With the current economic environment, when a group of industry veterans gathers, the conversation generally turns to "Where is he?" or "Do you remember him?" The other night, I was a part of one such conversation, and we started talking about a well respected senior management veteran in the industry who was fired by a national supply company for speaking honestly or "telling it like it is" during a company board meeting.

It seems the new company president didn't appreciate the honest, frank assessment this veteran manager gave during the meeting because it didn't fit his narrative and message he wanted to convey. By that one action, the new president squashed free speech in his organization.

Why did this president get uptight with his senior manager's honest assessment of the business? I could patty-cake the answer, but sometimes you just need to blurt it out - when you are selling a business narrative to a board, which is hooey, you can't stand the truth. If I were a board member of this company, I'd question and verify extensively everything the company's management told me, because most of it was whipped-up from failed, dumb ideas.

If a board really wants to find out about how badly their company is being operated, gather a focus group of their competitors who can tell you all of the dumb things they are doing and what really is going on in the market. It's sort of like the reality television show, "Undercover Boss." Most independent business people are amazed at the whoppers being told to some of these boards, and what's even more miraculous is the boards believe it. You wonder how many successful board members get so wealthy being that gullible.

Freedom of speech in your organization takes guts, because as a boss you might be told something horrible-that you are wrong. The egos of many of today's executives tell them they are the smartest people in the room. So, if you allow free speech in your organization you've got to be humble enough to listen to it, mindful that someone else may have a good idea, and realize that other people working for you might be smarter than you. Ouch! It's a heck of a lot easier being the communist dictator of your organization, because if someone says something you don't like they'll be sent packing.

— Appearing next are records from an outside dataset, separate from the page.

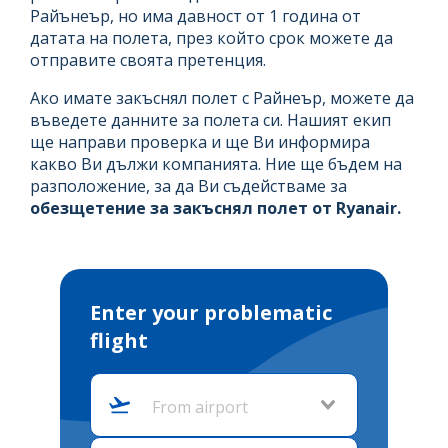
Райънеър, но има давност от 1 година от
датата на полета, през който срок можете да
отправите своята претенция.
Ако имате закъснял полет с Райнеър, можете да
въведете данните за полета си. Нашият екип
ще направи проверка и ще Ви информира
какво Ви дължи компанията. Ние ще бъдем на
разположение, за да Ви съдействаме за
обезщетение за закъснял полет от Ryanair.
Enter your problematic
flight
From airport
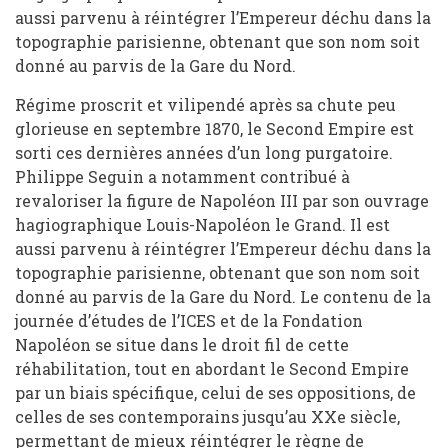
aussi parvenu à réintégrer l’Empereur déchu dans la
topographie parisienne, obtenant que son nom soit
donné au parvis de la Gare du Nord.
Régime proscrit et vilipendé après sa chute peu
glorieuse en septembre 1870, le Second Empire est
sorti ces dernières années d’un long purgatoire.
Philippe Seguin a notamment contribué à
revaloriser la figure de Napoléon III par son ouvrage
hagiographique Louis-Napoléon le Grand. Il est
aussi parvenu à réintégrer l’Empereur déchu dans la
topographie parisienne, obtenant que son nom soit
donné au parvis de la Gare du Nord. Le contenu de la
journée d’études de l’ICES et de la Fondation
Napoléon se situe dans le droit fil de cette
réhabilitation, tout en abordant le Second Empire
par un biais spécifique, celui de ses oppositions, de
celles de ses contemporains jusqu’au XXe siècle,
permettant de mieux réintégrer le règne de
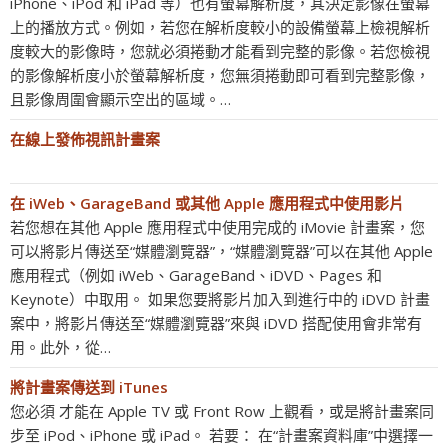
iPhone、iPod 和 iPad 等）也有螢幕解析度，其決定影像在螢幕
上的播放方式。例如，若您在解析度較小的設備螢幕上檢視解析
度較大的影像時，您就必須捲動才能看到完整的影像。若您檢視
的影像解析度小於螢幕解析度，您無須捲動即可看到完整影像，
且影像周圍會顯示空出的區域。…
在線上發佈視訊計畫案
在 iWeb、GarageBand 或其他 Apple 應用程式中使用影片
若您想在其他 Apple 應用程式中使用完成的 iMovie 計畫案，您
可以將影片傳送至“媒體瀏覽器”，“媒體瀏覽器”可以在其他 Apple
應用程式（例如 iWeb、GarageBand、iDVD、Pages 和
Keynote）中取用。 如果您要將影片加入到進行中的 iDVD 計畫
案中，將影片傳送至“媒體瀏覽器”來與 iDVD 搭配使用會非常有
用。此外，從…
將計畫案傳送到 iTunes
您必須 才能在 Apple TV 或 Front Row 上觀看，或是將計畫案同
步至 iPod、iPhone 或 iPad。 若要： 在“計畫案資料庫”中選擇一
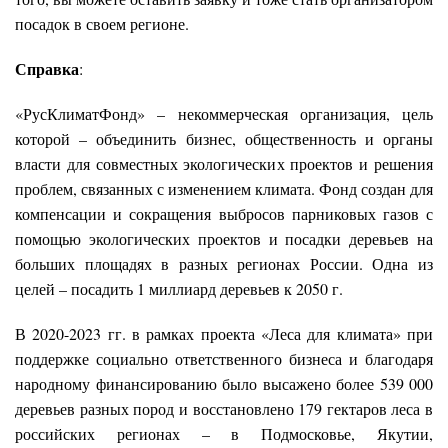
посадок в своем регионе.
Справка
:
«РусКлиматФонд» – некоммерческая организация, цель
которой – объединить бизнес, общественность и органы
власти для совместных экологических проектов и решения
проблем, связанных с изменением климата. Фонд создан для
компенсации и сокращения выбросов парниковых газов с
помощью экологических проектов и посадки деревьев на
больших площадях в разных регионах России. Одна из
целей – посадить 1 миллиард деревьев к 2050 г.
В 2020-2023 гг. в рамках проекта «Леса для климата» при
поддержке социально ответственного бизнеса и благодаря
народному финансированию было высажено более 539 000
деревьев разных пород и восстановлено 179 гектаров леса в
российских регионах – в Подмосковье, Якутии,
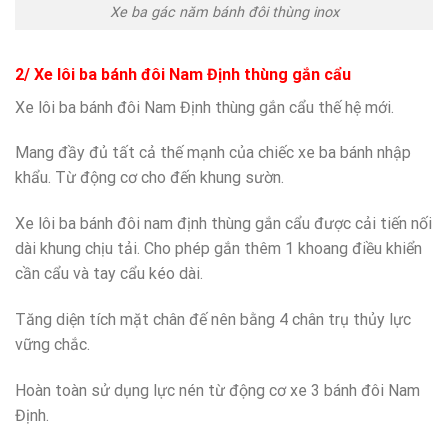
Xe ba gác năm bánh đôi thùng inox
2/ Xe lôi ba bánh đôi Nam Định thùng gắn cẩu
Xe lôi ba bánh đôi Nam Định thùng gắn cẩu thế hệ mới.
Mang đầy đủ tất cả thế mạnh của chiếc xe ba bánh nhập
khẩu. Từ động cơ cho đến khung sườn.
Xe lôi ba bánh đôi nam định thùng gắn cẩu được cải tiến nối
dài khung chịu tải. Cho phép gắn thêm 1 khoang điều khiển
cần cẩu và tay cẩu kéo dài.
Tăng diện tích mặt chân đế nên bằng 4 chân trụ thủy lực
vững chắc.
Hoàn toàn sử dụng lực nén từ động cơ xe 3 bánh đôi Nam
Định.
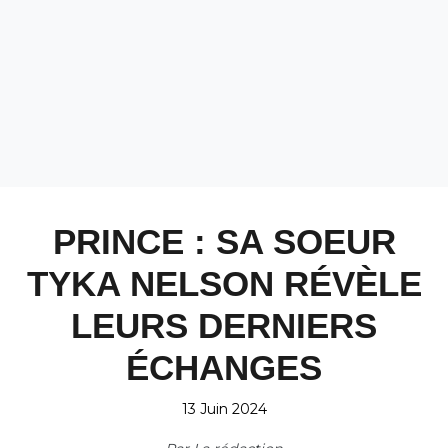
PRINCE : SA SOEUR
TYKA NELSON RÉVÈLE
LEURS DERNIERS
ÉCHANGES
13 Juin 2024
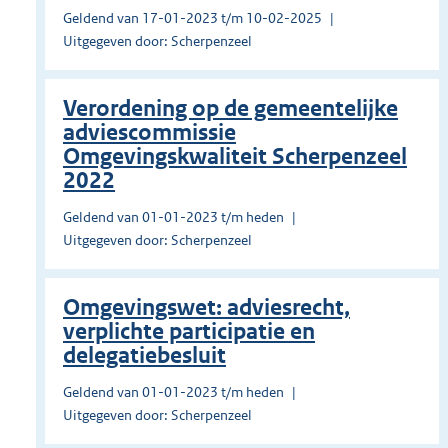
Geldend van 17-01-2023 t/m 10-02-2025
Uitgegeven door: Scherpenzeel
Verordening op de gemeentelijke
adviescommissie
Omgevingskwaliteit Scherpenzeel
2022
Geldend van 01-01-2023 t/m heden
Uitgegeven door: Scherpenzeel
Omgevingswet: adviesrecht,
verplichte participatie en
delegatiebesluit
Geldend van 01-01-2023 t/m heden
Uitgegeven door: Scherpenzeel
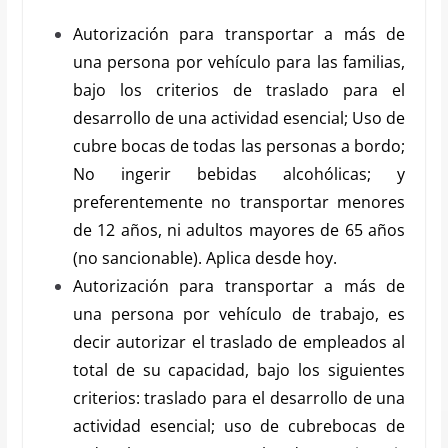
Autorización para transportar a más de
una persona por vehículo para las familias,
bajo los criterios de traslado para el
desarrollo de una actividad esencial; Uso de
cubre bocas de todas las personas a bordo;
No ingerir bebidas alcohólicas; y
preferentemente no transportar menores
de 12 años, ni adultos mayores de 65 años
(no sancionable). Aplica desde hoy.
Autorización para transportar a más de
una persona por vehículo de trabajo, es
decir autorizar el traslado de empleados al
total de su capacidad, bajo los siguientes
criterios: traslado para el desarrollo de una
actividad esencial; uso de cubrebocas de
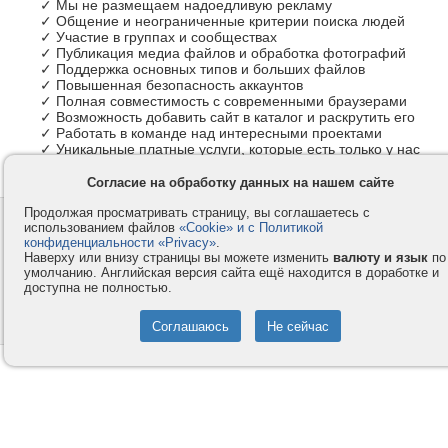
✓ Мы не размещаем надоедливую рекламу
✓ Общение и неограниченные критерии поиска людей
✓ Участие в группах и сообществах
✓ Публикация медиа файлов и обработка фотографий
✓ Поддержка основных типов и больших файлов
✓ Повышенная безопасность аккаунтов
✓ Полная совместимость с современными браузерами
✓ Возможность добавить сайт в каталог и раскрутить его
✓ Работать в команде над интересными проектами
✓ Уникальные платные услуги, которые есть только у нас
Согласие на обработку данных на нашем сайте
Продолжая просматривать страницу, вы соглашаетесь с
Контакты
Privacy и Cookie
использованием файлов
«Cookie» и с Политикой
Компания
Правила и условия
конфиденциальности «Privacy»
.
Наверху или внизу страницы вы можете изменить
валюту и язык
по
Услуги
Помощь
умолчанию. Английская версия сайта ещё находится в доработке и
доступна не полностью.
Как оплатить
Форумы
© 2008-2026
VMESTE.EU
- Все права защищены.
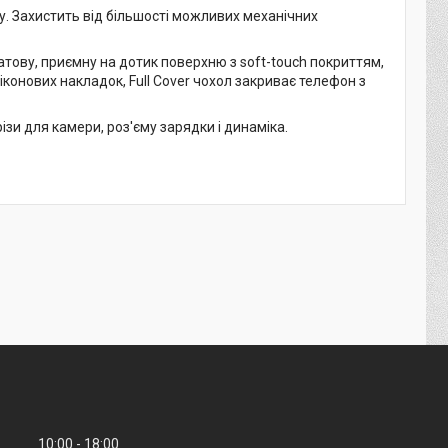
. Захистить від більшості можливих механічних
атову, приємну на дотик поверхню з soft-touch покриттям,
іконових накладок, Full Cover чохол закриває телефон з
зи для камери, роз'єму зарядки і динаміка.
10:00
18:00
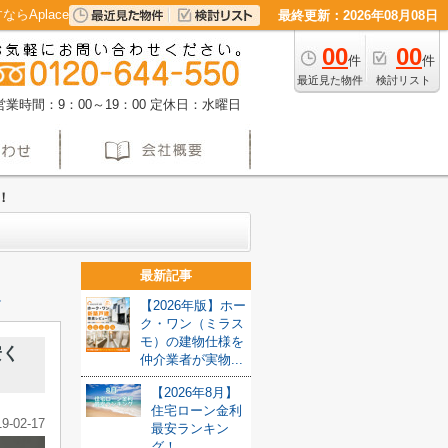
Aplace
最終更新：2026年08月08日
00
00
件
件
最近見た物件
検討リスト
営業時間：9：00～19：00
定休日：水曜日
！
最新記事
≫
【2026年版】ホー
ク・ワン（ミラス
モ）の建物仕様を
安く
仲介業者が実物...
【2026年8月】
住宅ローン金利
19-02-17
最安ランキン
グ！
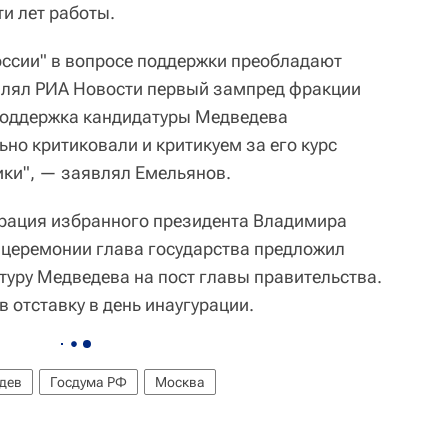
и лет работы.
ссии" в вопросе поддержки преобладают
влял РИА Новости первый зампред фракции
Поддержка кандидатуры Медведева
но критиковали и критикуем за его курс
ики", — заявлял Емельянов.
урация избранного президента Владимира
 церемонии глава государства предложил
туру Медведева на пост главы правительства.
 отставку в день инаугурации.
дев
Госдума РФ
Москва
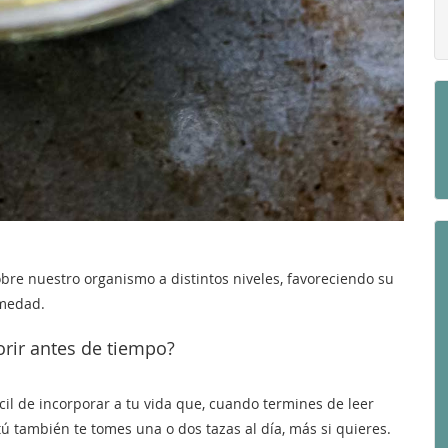
bre nuestro organismo a distintos niveles, favoreciendo su
rmedad.
orir antes de tiempo?
ácil de incorporar a tu vida que, cuando termines de leer
ú también te tomes una o dos tazas al día, más si quieres.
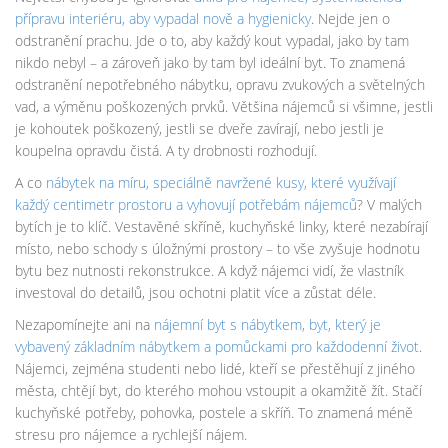
přípravu interiéru, aby vypadal nově a hygienicky
. Nejde jen o
odstranění prachu. Jde o to, aby každý kout vypadal, jako by tam
nikdo nebyl – a zároveň jako by tam byl ideální byt. To znamená
odstranění nepotřebného nábytku, opravu zvukových a světelných
vad, a výměnu poškozených prvků. Většina nájemců si všimne, jestli
je kohoutek poškozený, jestli se dveře zavírají, nebo jestli je
koupelna opravdu čistá. A ty drobnosti rozhodují.
A co
nábytek na míru
,
speciálně navržené kusy, které využívají
každý centimetr prostoru a vyhovují potřebám nájemců
? V malých
bytích je to klíč. Vestavěné skříně, kuchyňské linky, které nezabírají
místo, nebo schody s úložnými prostory – to vše zvyšuje hodnotu
bytu bez nutnosti rekonstrukce. A když nájemci vidí, že vlastník
investoval do detailů, jsou ochotni platit více a zůstat déle.
Nezapomínejte ani na
nájemní byt s nábytkem
,
byt, který je
vybavený základním nábytkem a pomůckami pro každodenní život
.
Nájemci, zejména studenti nebo lidé, kteří se přestěhují z jiného
města, chtějí byt, do kterého mohou vstoupit a okamžitě žít. Stačí
kuchyňské potřeby, pohovka, postele a skříň. To znamená méně
stresu pro nájemce a rychlejší nájem.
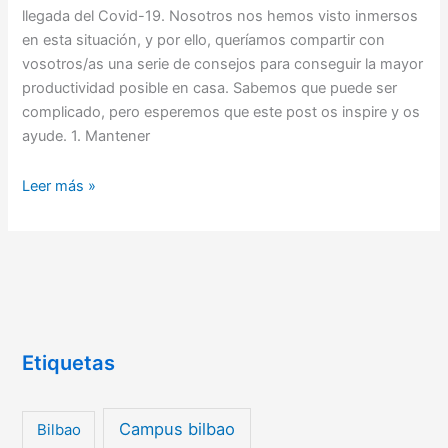
llegada del Covid-19. Nosotros nos hemos visto inmersos
en esta situación, y por ello, queríamos compartir con
vosotros/as una serie de consejos para conseguir la mayor
productividad posible en casa. Sabemos que puede ser
complicado, pero esperemos que este post os inspire y os
ayude. 1. Mantener
Leer más »
Etiquetas
Campus bilbao
Bilbao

I've always told our managers and associates to speak freely to me about the organization, as long as it is said respectfully. Over the years, I've listened to a lot of positive criticism of our organization, and it made us better when we made changes to improve. I don't paint pretty pictures for the owner of the company; and, at times, even though it's tough to admit a failure in the operation, he knows exactly what is going on. In my view, allowing freedom of speech in an organization is the primary key to success.

Here are some key elements in having freedom of speech in your business:

  • Encourage respectful dialog at all levels, and never retaliate against an employee for saying something that hurts your feelings. How a senior manager responds to free speech will determine if free speech actually becomes part of the culture.
  • Senior managers must be prepared to hear bad news and learn to handle it, especially if they are the ones responsible for creating the bad news.
  • If you have the courage to allow free dialog, understand the members of your team will, at times, have other burdens upon them and sometimes a comment may be said short in nature. As long as it's respectful, don't get mad - everyone has a bad day.
  • Great managers encourage team members to speak out, and frequently they will ask questions like, "What do you think?" To get great ideas and comments you have to ensure that you're always throwing down the welcome mat.
  • Don't be intimidated by bright, smart people who work for you. Realize that the smart people who are under you were probably hired by you. So, that makes you pretty smart, too.
  • If you want people to talk freely with good ideas the key is to be nice. When team members truly believe they can talk to you without fear of having their head snapped off, you'll get great information.

There is no right to free speech in companies as there is in America; similarly, if companies allow freedom of speech, as free nations do, the engines of creativity flourish.
I feel bad for the executive who lost his job for "telling it like it is" because this gentleman is very bright, articulate, and knows what he's talking about. His termination was a major loss for the national company because the president is now surrounded by a group of "yes" people who will yes him until he's fired and the company fails. Those yes answers were cemented when the president fired his only honest voice.

To find out if you have true free speech in your company, go to lower management and hourly employees and ask them this simple question, "How are things going?" If the answers you get back are rainbows, sugar plums, and puppy dog tails then you have people who are scared to talk. On the other hand, if the answer is something like, "Things are going pretty good, but..." then you have people who feel free to give honest feedback - always look for people who will give you the "but."